Sándor Csányi leitet den ungarischen Fußballverband seit 2010 und gilt als wichtigster Verbündeter von Ministerpräsident Viktor Orbán. Dessen ungeachtet gab es im vergangenen Jahr immer wieder Auseinandersetzungen zwischen dem Banker und führenden Fidesz-Politikern. Nach der demütigenden 1:8 Niederlage in der WM-Qualifikation gegen die Niederlande forderten der Europaabgeordnete Tamás Deutsch, Parteisprecher Máté Kocsis sowie andere prominente und führende Fidesz-Politiker Csányi zum Rücktritt auf. Zudem warfen sie ihm vor, Mittel für die Talentförderung missbraucht zu haben. Csányi schoss zurück und meinte, Deutsch hätte in seiner Zeit als Minister für Sport und Jugend in der ersten Fidesz-Regierung „aus Schrott Sicherheitstore“ fabriziert. Kocsis wiederum solle sich darauf beschränken, „Lügen in seiner Funktion als Fidesz-Sprecher zu verbreiten”. Er berichtete der Presse zudem von einem Gespräch mit Viktor Orbán, der ihn nicht zum Rücktritt aufgefordert hätte. Die OTP Bank ist derzeit im Fokus des Interesses, sowohl aufgrund des Drucks der Regierung als auch wegen einer Welle von Zivilprozessen, um die Belastungen für Devisen-Hypothekengläubiger zu verringern.
Péter Németh, Chefredakteur von Népszava, argumentiert: Wenn sich Csányi unter Bezugnahme auf Orbán verteidige, müsse er auch wissen, dass die „Fidesz-Kriegsherren” ihn nicht ohne das Einverständnis ihres Führers attackierten. Der Ministerpräsident werde ihn nicht persönlich zum Gehen auffordern, spekuliert Németh. Jedoch ist er sicher, dass der Ministerpräsident hinter den Kulissen einen koordinierten Angriff favorisieren würde, der Csányi zum Rücktritt zwänge. Die Niederlage der ungarischen Mannschaft sei nur der Tropfen, der das Fass zum Überlaufen gebracht habe. Csányi sei zudem als Leiter der OTP Bank nicht mehr gefragt, behauptet der Autor. Wenn der reichste Ungar, der zugleich auch einer der mächtigsten Männer des Landes ist, in dieser Art und Weise abserviert werden könne, könnte vielleicht sogar ein Viktor Orbán fallen, merkt Németh in seinem Fazit an.

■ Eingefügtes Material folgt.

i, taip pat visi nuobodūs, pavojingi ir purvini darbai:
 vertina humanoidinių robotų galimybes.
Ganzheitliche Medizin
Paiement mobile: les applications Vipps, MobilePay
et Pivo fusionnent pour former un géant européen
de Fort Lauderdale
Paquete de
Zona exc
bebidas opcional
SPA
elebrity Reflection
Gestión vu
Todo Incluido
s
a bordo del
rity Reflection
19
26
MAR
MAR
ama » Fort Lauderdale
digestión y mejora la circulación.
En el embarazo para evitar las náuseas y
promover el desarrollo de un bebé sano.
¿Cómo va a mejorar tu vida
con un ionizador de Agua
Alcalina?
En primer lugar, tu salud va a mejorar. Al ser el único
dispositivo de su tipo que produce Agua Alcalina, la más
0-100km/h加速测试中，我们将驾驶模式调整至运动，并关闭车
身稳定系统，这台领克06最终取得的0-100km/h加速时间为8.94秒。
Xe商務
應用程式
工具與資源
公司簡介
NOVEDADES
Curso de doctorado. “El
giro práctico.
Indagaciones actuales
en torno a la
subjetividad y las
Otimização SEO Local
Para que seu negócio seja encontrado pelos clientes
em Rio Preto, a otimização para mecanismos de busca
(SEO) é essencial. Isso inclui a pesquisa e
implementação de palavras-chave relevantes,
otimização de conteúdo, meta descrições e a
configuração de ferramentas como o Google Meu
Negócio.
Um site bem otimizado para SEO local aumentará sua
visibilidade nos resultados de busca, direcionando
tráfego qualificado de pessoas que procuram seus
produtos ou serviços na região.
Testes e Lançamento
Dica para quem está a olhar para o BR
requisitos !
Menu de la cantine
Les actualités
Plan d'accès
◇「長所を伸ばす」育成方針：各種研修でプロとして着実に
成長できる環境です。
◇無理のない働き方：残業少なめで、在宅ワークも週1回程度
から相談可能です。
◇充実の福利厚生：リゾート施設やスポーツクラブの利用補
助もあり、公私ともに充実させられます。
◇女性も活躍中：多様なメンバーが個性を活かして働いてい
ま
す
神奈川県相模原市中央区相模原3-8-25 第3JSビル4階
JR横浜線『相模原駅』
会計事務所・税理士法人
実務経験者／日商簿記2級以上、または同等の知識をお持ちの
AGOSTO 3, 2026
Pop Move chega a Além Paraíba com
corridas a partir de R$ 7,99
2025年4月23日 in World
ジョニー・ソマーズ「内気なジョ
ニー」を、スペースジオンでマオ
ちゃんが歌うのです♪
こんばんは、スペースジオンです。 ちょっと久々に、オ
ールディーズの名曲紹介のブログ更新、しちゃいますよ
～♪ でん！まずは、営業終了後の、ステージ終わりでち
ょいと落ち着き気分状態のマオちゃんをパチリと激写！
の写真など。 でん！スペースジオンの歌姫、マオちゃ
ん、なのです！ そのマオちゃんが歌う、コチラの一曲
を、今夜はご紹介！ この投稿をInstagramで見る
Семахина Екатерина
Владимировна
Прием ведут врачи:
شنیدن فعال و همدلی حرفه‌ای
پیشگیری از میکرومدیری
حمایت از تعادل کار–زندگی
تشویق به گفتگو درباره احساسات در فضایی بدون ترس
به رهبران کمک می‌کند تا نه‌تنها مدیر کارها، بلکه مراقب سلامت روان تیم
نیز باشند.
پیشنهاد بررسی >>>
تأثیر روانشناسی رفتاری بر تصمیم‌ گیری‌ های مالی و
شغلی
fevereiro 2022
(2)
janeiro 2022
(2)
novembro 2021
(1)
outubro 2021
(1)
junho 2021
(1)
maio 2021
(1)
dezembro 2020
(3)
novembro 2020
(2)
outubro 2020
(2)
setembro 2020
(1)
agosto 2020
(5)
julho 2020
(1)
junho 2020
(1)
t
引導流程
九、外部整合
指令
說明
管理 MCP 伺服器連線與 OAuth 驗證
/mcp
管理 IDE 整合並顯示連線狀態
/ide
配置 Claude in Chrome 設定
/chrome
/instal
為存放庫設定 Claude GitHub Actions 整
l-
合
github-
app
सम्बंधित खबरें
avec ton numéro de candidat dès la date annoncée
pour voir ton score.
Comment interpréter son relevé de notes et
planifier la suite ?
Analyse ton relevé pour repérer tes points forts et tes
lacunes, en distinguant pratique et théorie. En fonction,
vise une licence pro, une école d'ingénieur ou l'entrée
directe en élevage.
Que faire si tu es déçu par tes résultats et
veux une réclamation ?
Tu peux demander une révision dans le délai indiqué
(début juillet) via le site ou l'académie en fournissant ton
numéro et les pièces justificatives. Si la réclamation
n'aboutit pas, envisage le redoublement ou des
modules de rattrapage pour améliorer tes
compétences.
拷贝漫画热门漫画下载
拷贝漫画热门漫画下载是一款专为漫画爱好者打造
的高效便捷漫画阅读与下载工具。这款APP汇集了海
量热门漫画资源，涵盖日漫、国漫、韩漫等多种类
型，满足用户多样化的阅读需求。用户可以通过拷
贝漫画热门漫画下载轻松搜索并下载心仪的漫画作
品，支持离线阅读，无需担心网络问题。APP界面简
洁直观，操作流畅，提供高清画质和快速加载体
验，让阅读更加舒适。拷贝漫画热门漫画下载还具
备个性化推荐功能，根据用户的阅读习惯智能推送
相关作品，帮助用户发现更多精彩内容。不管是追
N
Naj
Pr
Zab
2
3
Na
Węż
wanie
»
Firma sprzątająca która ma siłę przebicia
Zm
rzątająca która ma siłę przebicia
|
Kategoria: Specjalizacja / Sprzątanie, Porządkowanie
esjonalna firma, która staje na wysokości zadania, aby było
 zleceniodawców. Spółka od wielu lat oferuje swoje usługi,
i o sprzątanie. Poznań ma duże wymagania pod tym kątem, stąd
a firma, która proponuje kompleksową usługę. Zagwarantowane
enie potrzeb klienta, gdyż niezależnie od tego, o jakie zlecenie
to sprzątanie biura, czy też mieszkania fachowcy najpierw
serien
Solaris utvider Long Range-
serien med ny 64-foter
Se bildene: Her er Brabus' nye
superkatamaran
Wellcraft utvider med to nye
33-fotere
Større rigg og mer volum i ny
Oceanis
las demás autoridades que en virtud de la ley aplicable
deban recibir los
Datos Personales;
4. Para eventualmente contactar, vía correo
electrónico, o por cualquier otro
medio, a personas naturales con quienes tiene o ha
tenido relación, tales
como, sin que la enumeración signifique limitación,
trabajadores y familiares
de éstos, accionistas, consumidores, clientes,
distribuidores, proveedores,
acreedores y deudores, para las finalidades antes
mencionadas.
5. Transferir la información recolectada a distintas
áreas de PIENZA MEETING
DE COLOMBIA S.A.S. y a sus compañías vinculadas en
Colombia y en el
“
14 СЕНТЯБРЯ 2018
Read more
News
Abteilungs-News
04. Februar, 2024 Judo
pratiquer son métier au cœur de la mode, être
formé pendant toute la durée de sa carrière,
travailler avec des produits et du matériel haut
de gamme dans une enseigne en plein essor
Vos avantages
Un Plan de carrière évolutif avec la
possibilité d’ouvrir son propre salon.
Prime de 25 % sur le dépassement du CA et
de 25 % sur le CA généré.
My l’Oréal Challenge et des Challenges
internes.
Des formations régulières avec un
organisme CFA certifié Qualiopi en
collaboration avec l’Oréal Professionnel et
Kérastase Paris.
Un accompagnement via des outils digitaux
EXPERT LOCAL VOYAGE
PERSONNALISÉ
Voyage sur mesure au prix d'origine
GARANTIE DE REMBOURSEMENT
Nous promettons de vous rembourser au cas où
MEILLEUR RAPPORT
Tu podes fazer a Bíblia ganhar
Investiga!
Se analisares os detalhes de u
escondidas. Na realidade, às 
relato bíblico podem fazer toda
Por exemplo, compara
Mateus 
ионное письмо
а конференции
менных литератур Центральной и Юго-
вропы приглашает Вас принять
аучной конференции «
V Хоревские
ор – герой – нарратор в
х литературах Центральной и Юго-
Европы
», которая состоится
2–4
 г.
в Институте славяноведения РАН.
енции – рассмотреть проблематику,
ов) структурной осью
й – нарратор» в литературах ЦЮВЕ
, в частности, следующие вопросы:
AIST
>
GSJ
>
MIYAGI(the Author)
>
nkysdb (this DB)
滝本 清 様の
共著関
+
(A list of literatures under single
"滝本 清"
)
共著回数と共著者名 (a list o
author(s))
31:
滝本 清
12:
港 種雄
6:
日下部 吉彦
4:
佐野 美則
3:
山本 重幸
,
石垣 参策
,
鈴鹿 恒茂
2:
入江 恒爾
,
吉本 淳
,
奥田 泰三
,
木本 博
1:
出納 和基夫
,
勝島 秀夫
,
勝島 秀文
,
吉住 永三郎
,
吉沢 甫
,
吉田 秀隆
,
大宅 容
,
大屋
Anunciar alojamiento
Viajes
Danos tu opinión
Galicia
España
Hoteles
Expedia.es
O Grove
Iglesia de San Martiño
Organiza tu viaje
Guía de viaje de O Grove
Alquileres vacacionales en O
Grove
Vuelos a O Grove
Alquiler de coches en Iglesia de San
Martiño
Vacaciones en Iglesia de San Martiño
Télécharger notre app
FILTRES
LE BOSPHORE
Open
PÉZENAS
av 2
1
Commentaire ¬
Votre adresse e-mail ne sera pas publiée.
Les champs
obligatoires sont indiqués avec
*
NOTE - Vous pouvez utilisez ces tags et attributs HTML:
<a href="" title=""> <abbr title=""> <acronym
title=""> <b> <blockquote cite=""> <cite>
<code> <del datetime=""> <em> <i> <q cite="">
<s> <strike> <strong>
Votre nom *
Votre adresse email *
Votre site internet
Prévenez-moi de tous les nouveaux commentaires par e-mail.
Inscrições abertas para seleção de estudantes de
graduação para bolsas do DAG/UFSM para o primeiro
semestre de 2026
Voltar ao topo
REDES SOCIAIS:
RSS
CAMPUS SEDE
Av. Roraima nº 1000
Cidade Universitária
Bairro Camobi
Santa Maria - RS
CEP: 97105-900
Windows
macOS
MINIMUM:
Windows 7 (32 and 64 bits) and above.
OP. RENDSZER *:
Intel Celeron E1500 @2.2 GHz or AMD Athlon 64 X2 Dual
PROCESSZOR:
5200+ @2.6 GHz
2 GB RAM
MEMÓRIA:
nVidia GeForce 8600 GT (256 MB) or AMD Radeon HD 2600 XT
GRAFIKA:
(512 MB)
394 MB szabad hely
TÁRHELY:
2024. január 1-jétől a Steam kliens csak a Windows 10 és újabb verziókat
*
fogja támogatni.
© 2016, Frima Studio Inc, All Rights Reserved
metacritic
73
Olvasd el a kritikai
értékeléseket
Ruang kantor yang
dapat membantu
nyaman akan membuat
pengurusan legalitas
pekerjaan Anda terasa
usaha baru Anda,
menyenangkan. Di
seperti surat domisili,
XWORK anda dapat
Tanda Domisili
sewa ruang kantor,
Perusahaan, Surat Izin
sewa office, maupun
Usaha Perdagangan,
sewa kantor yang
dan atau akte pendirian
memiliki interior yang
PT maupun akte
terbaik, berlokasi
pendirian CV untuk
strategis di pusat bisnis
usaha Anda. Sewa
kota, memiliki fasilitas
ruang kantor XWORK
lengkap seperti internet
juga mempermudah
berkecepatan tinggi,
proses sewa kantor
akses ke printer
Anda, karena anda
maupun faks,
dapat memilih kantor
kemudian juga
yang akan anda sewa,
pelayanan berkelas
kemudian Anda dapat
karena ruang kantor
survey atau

Népszabadság wertet die Bemerkungen der Fidesz-Koryphäen als Zeichen erneuter Feindseligkeiten zwischen Csányi und der Regierung. Ebenso wie Németh glauben die Autoren auch, dass das Fußballdebakel in dieser Geschichte von eher geringerer Bedeutung sei als das der Devisen-Hypotheken. Dabei beruft er sich auf Csányi selbst. Andererseits wird von den Autoren darauf verwiesen, dass Csányi auch Vizechef von MOL sei, Ungarns Öl-Multi. Und Viktor Orbán zeigte sich demonstrativ an der Seite von MOL-CEO Zsolt Hernádi zu einer Zeit, in der dieser wegen einem kroatischen Bestechungsvorwurf von Interpol gesucht wird (siehe BudaPost vom 12. Oktober). Gemeinsam weihten sie eine neue MOL-Spaltanlage ein. Diese werde „zu große Moleküle zu winzigen Teilen“ zermalmen – und die Regierung werde dasselbe tun, meint Népszabadság mit einem klaren Hinweis, dass Csányi das „große Molekül“ sei.